[DATASET RECORDS Boundary: Start]

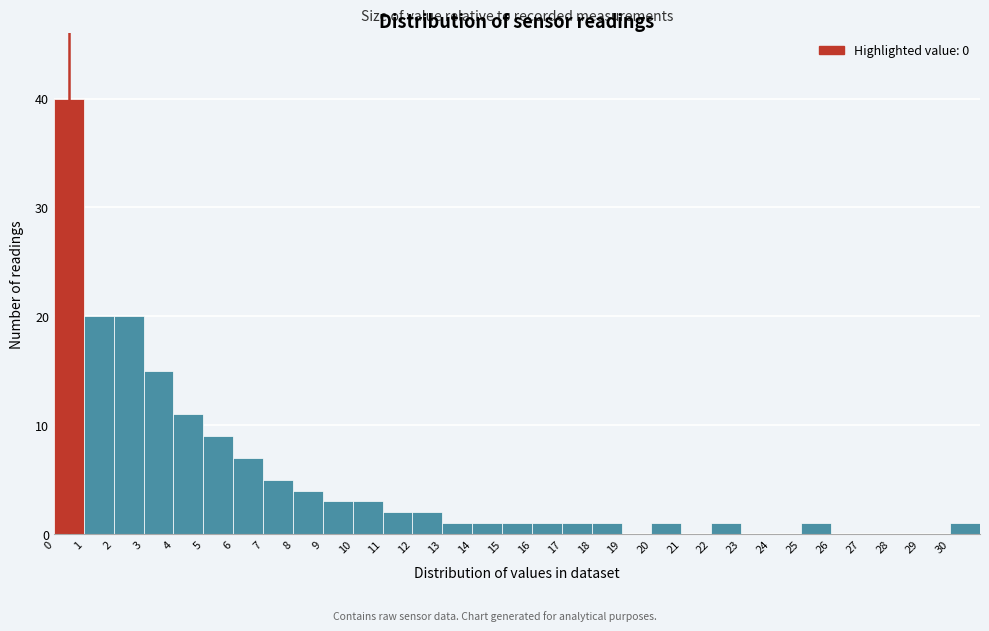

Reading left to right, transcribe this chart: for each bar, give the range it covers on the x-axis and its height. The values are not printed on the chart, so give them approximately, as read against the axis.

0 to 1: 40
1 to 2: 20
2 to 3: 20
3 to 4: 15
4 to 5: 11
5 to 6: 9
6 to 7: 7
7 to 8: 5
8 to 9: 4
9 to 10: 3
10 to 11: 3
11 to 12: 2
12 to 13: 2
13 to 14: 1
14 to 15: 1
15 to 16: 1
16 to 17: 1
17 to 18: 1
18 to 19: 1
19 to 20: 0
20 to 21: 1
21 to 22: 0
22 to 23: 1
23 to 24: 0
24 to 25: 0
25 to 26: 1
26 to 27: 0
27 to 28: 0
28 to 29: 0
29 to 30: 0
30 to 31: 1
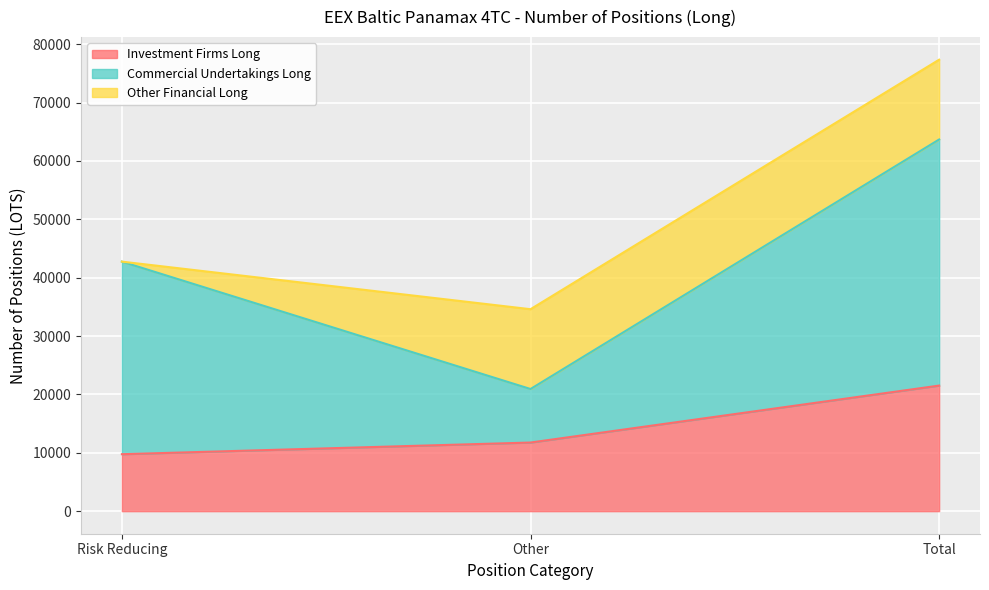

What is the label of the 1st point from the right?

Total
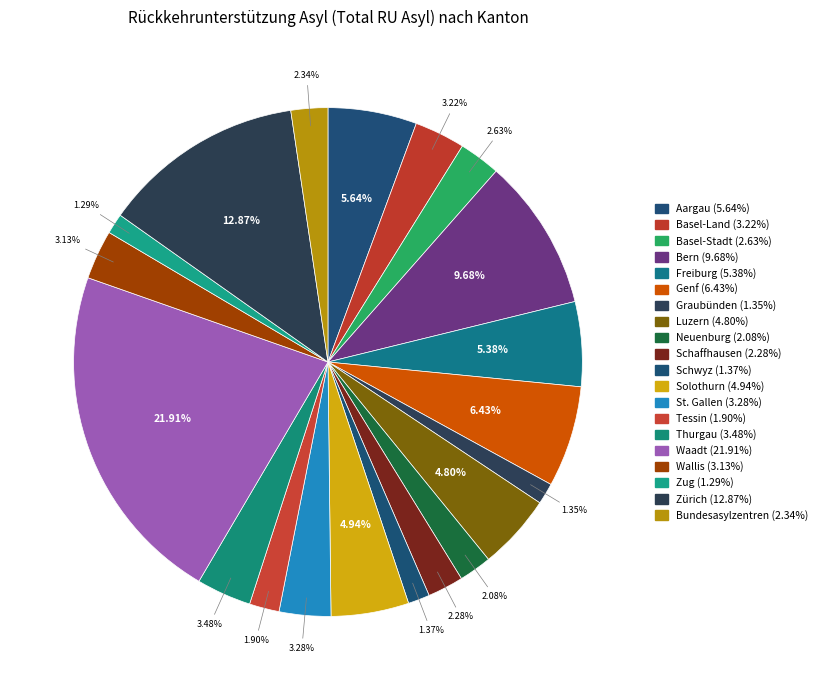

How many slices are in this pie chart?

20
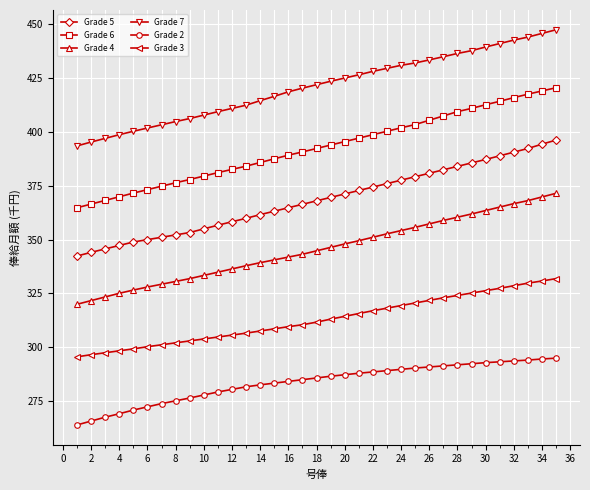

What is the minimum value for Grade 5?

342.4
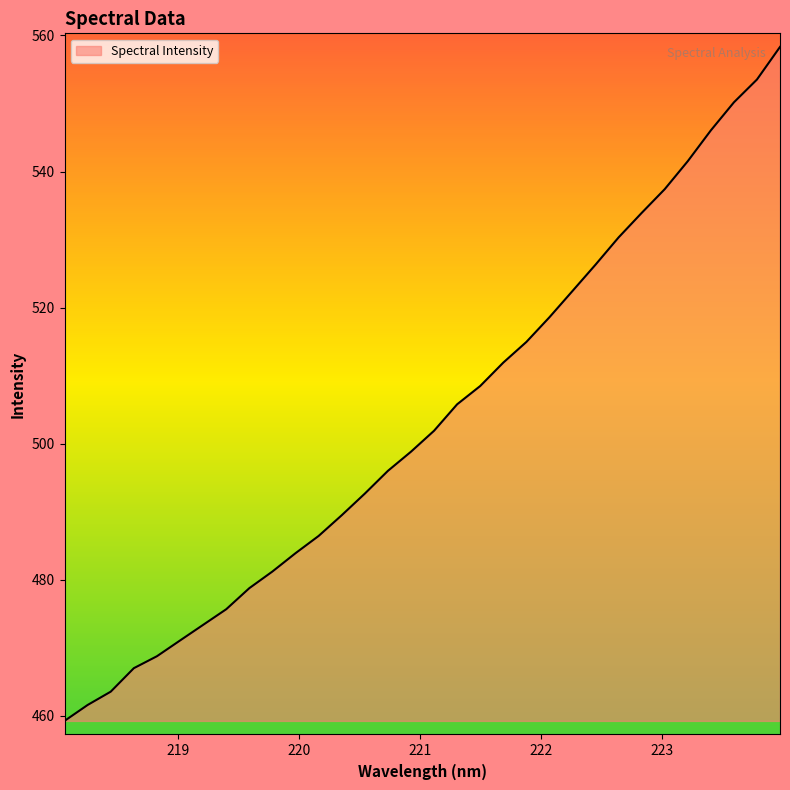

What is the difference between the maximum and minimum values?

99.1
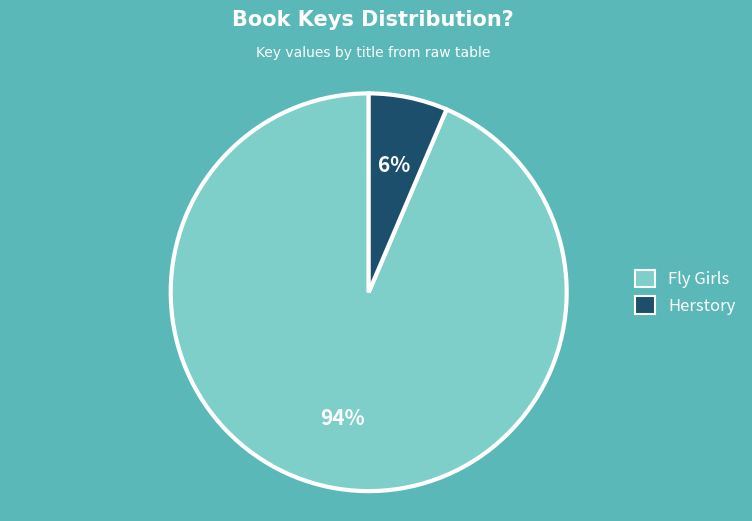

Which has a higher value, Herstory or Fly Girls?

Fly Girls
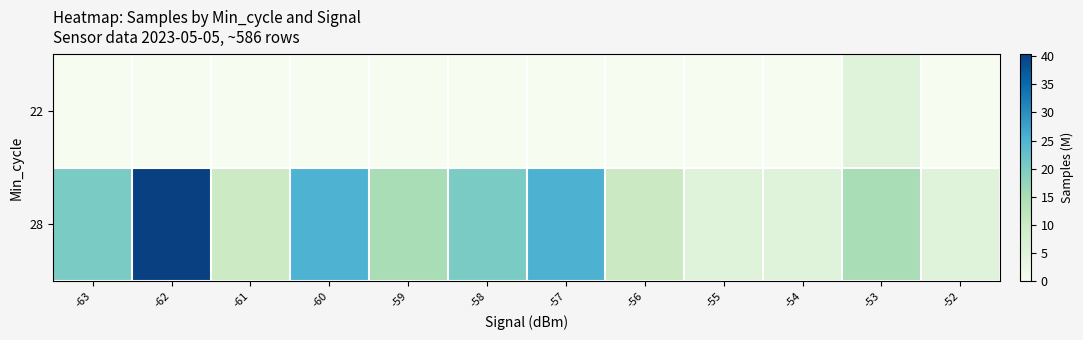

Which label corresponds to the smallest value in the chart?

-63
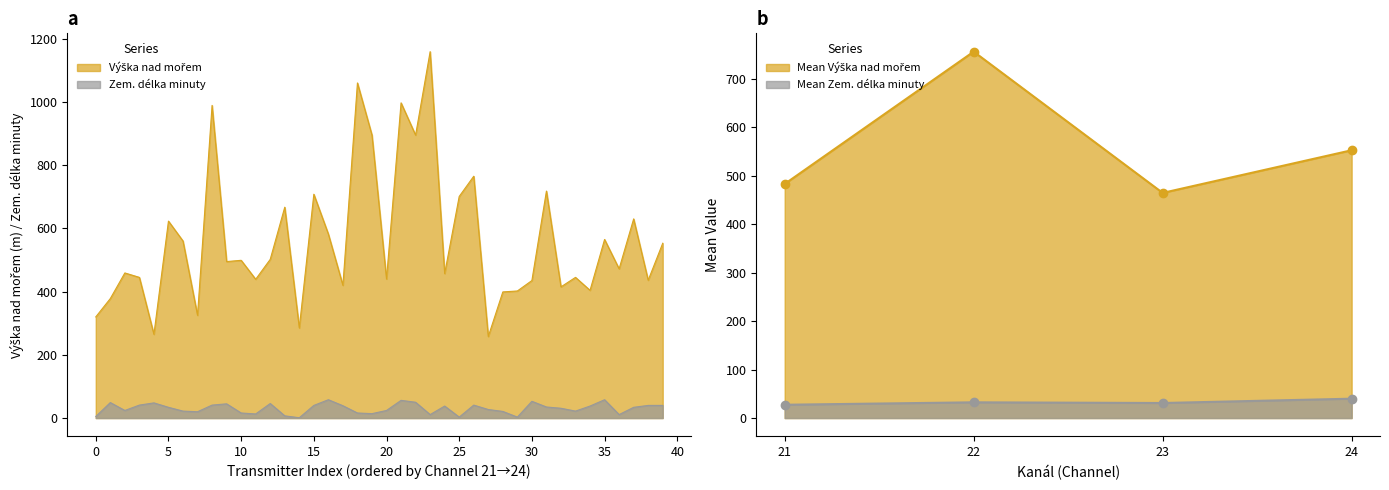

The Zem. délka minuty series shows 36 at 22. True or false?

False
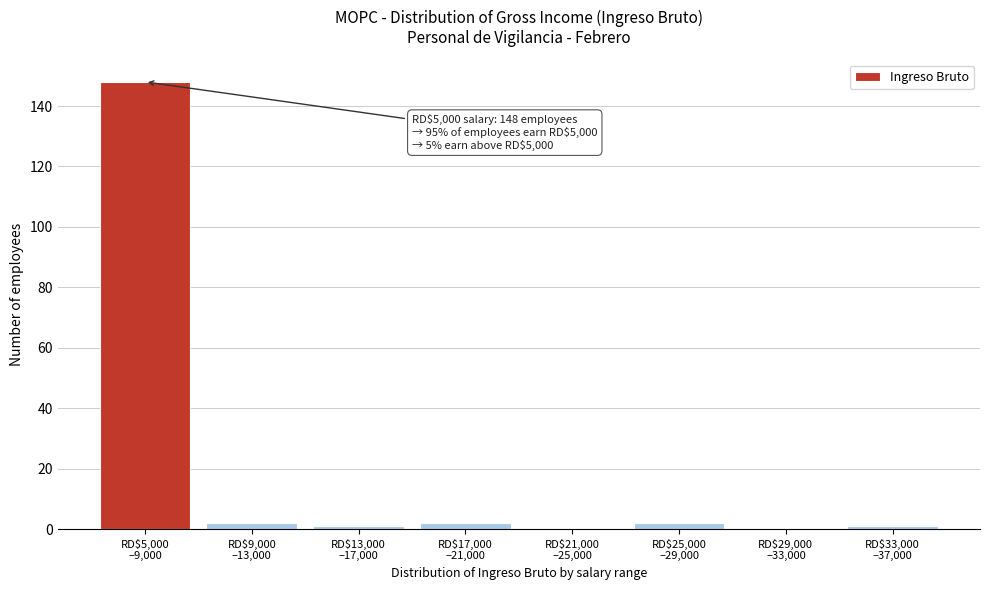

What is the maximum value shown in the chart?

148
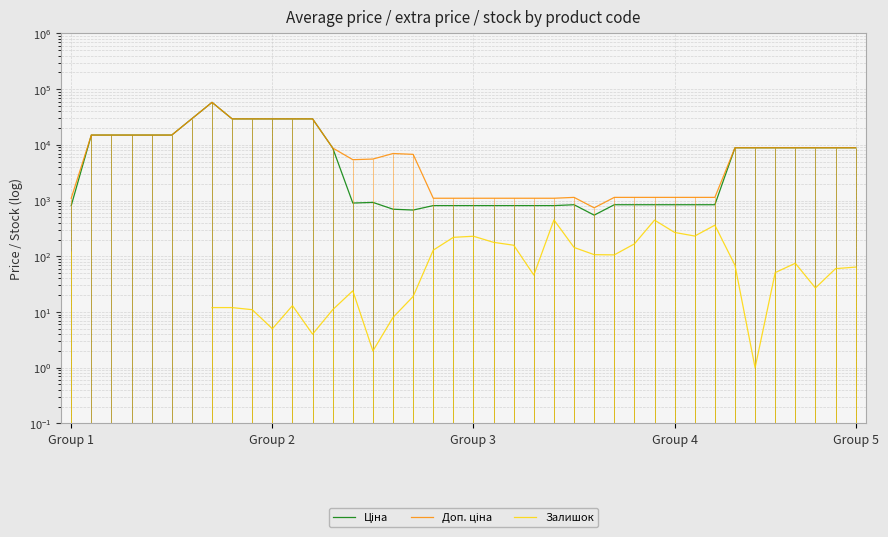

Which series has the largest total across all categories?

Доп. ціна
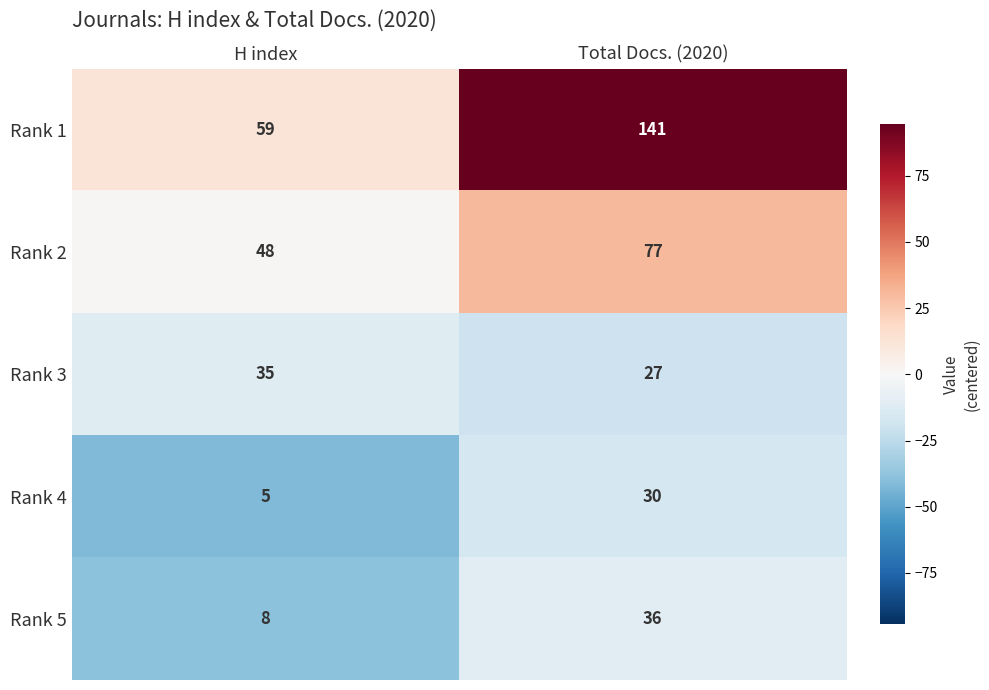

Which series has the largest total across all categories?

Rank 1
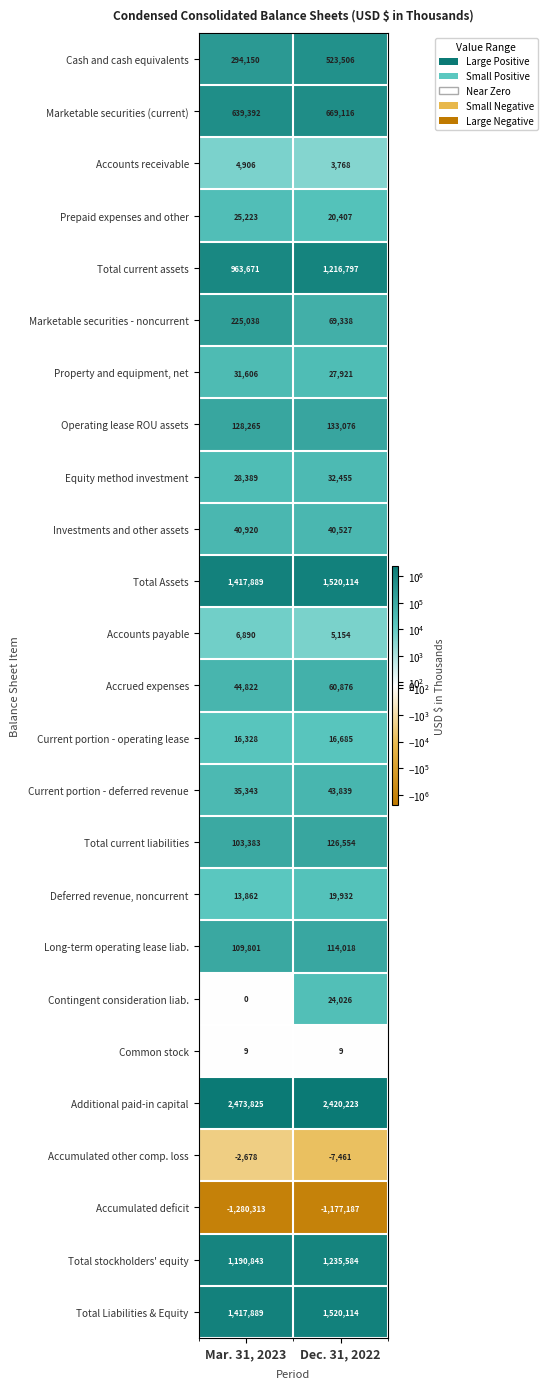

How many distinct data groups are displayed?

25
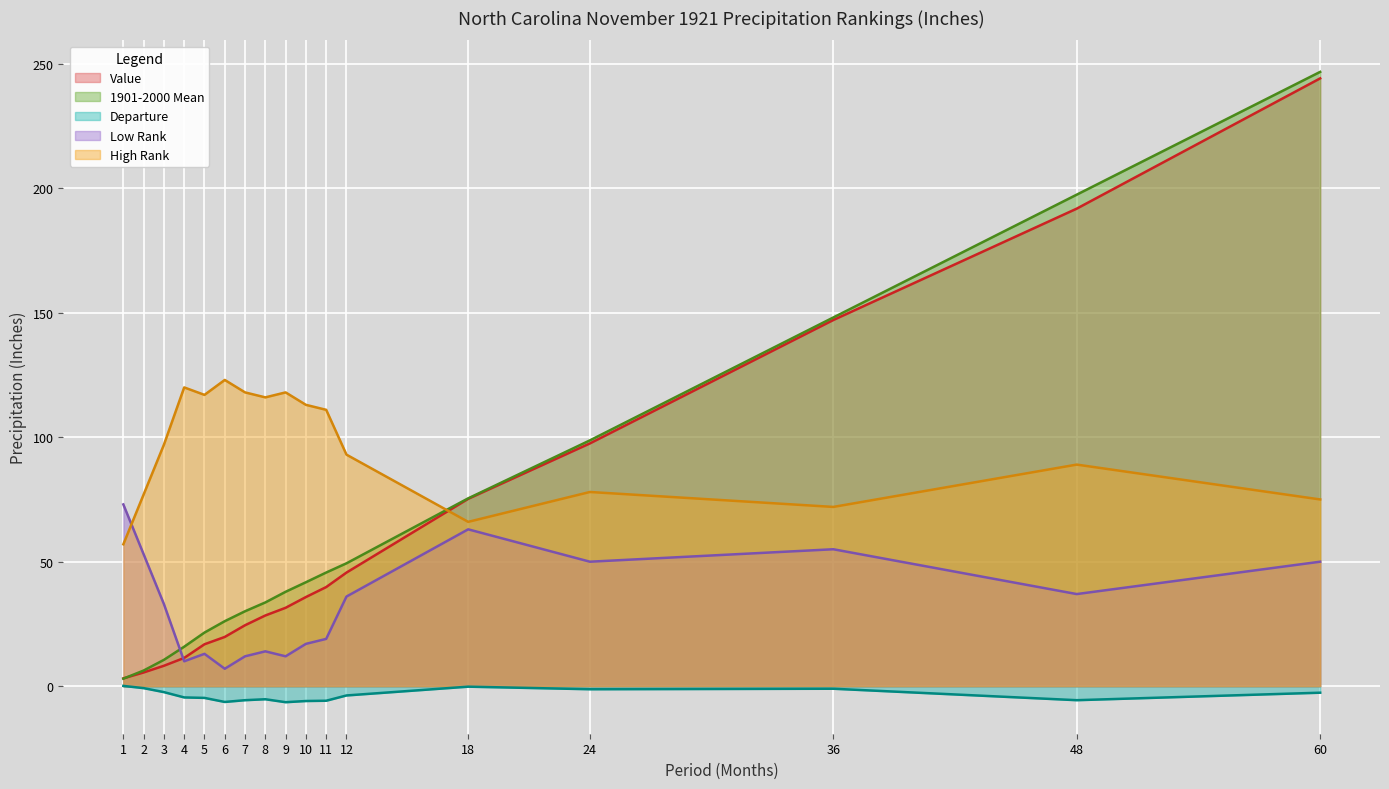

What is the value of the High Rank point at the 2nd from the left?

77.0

[DATASET RECORDS Boundary: End]

Reproduce all the items above, renaming each "chart" to "graph" and leaving everything else as it is. Omit the pictures.

Reading left to right, transcribe this graph: for each bar, give the range it covers on the x-axis and its height. The values are not printed on the graph, so give them approximately, as read against the axis.

0 to 1: 40
1 to 2: 20
2 to 3: 20
3 to 4: 15
4 to 5: 11
5 to 6: 9
6 to 7: 7
7 to 8: 5
8 to 9: 4
9 to 10: 3
10 to 11: 3
11 to 12: 2
12 to 13: 2
13 to 14: 1
14 to 15: 1
15 to 16: 1
16 to 17: 1
17 to 18: 1
18 to 19: 1
19 to 20: 0
20 to 21: 1
21 to 22: 0
22 to 23: 1
23 to 24: 0
24 to 25: 0
25 to 26: 1
26 to 27: 0
27 to 28: 0
28 to 29: 0
29 to 30: 0
30 to 31: 1

What is the label of the 1st point from the right?

Total

How many slices are in this pie graph?

20

What is the minimum value for Grade 5?

342.4

What is the difference between the maximum and minimum values?

99.1

Which has a higher value, Herstory or Fly Girls?

Fly Girls

Which label corresponds to the smallest value in the graph?

-63

The Zem. délka minuty series shows 36 at 22. True or false?

False

What is the maximum value shown in the graph?

148

Which series has the largest total across all categories?

Доп. ціна

Which series has the largest total across all categories?

Rank 1

How many distinct data groups are displayed?

25

What is the value of the High Rank point at the 2nd from the left?

77.0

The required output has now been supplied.